A decision to shift from “KM” to “knowledge sharing” will, of course, also prevent enhancing KM itself, since enhancing KM depends on developing new knowledge about to enhance knowledge processing. At best, however, a focus on knowledge sharing may involve developing new knowledge about how to enhance knowledge sharing. But new knowledge about the rest of knowledge processing activities will no longer be relevant, so “KM” will not develop such knowledge except through the kind of informal, half conscious KM interactions that have have been characteristic of its history prior to the appearance of formal KM activities in the late 1980s.
If we look at all the above problems, we can see that they all arise because the shift from “KM” to “knowledge sharing” as the focus of a major knowledge-related organizational program, isolates, if you will, “stovepipes,” one part of knowledge processing, and therefore leaves KM undone or done very badly in real organizational contexts. In other words, the decision to shift to “knowledge sharing” isn’t just an innocent decision to move from one complex focus of organizational activity to another, but rather, it is a decision to get only one part of the KM job done and only one part of knowledge processing enhanced in such a way that it may be improving the throughput of low quality information rather than improving that of high quality knowledge.
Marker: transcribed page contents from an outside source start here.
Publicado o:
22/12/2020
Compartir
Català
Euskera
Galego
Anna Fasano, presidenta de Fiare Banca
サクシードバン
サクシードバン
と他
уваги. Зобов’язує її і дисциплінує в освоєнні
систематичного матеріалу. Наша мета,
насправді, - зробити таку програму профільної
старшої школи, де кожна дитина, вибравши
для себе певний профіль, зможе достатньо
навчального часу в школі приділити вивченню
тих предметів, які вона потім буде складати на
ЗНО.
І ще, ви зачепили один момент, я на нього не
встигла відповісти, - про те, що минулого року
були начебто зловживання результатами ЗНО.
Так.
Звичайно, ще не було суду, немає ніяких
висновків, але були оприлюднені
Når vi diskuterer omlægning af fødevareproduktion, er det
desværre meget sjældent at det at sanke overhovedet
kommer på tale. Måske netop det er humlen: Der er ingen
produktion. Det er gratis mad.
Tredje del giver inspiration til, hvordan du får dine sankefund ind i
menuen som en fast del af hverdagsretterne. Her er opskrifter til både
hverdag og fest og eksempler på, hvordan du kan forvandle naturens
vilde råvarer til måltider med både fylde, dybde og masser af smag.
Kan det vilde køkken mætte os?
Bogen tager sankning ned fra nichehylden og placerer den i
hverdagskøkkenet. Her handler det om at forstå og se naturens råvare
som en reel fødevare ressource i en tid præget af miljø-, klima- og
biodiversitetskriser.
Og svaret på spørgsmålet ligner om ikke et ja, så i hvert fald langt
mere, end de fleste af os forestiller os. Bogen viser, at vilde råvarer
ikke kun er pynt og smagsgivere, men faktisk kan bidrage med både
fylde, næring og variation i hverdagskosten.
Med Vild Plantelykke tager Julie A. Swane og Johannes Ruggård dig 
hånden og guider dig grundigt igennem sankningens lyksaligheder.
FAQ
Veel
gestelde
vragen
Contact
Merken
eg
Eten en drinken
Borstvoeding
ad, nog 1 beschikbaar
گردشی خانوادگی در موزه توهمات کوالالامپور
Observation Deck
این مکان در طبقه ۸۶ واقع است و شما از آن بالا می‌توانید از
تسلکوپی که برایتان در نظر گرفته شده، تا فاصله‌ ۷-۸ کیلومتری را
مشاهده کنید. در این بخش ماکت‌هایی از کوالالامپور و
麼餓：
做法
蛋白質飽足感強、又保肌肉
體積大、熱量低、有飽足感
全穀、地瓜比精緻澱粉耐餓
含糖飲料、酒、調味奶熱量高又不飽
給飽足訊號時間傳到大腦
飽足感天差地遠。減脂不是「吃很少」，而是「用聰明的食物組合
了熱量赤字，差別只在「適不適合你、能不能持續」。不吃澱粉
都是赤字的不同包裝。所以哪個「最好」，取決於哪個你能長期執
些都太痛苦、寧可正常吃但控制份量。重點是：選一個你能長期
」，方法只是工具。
There is another way, however, of simplifying KM activities apart from isolating only one aspect of knowledge processing. That is, knowledge managers could simplify KM programs by selecting important domains of activity where problems exist and could enhance knowledge processing throughout the knowledge life cycle in these problem-related domains. In other words, let problems drive the simplification of KM program activities, rather than categorizations of particular knowledge functions such as “knowledge sharing.”
In short, I think that new KM programs should target knowledge processing more broadly than just knowledge sharing. But I also think that such programs ought to more narrowly focus on enhancing knowledge processing in specific business domains, so that changes in knowledge processing resulting from KM initiatives, and also changes in business processes and outcomes, indirectly affected by KM can be more easily measured. Thus, accountable and practical KM programs can be created, and “knowledge sharing” itself, can be enhanced in the full context of the knowledge life cycle and its central function of adaptation.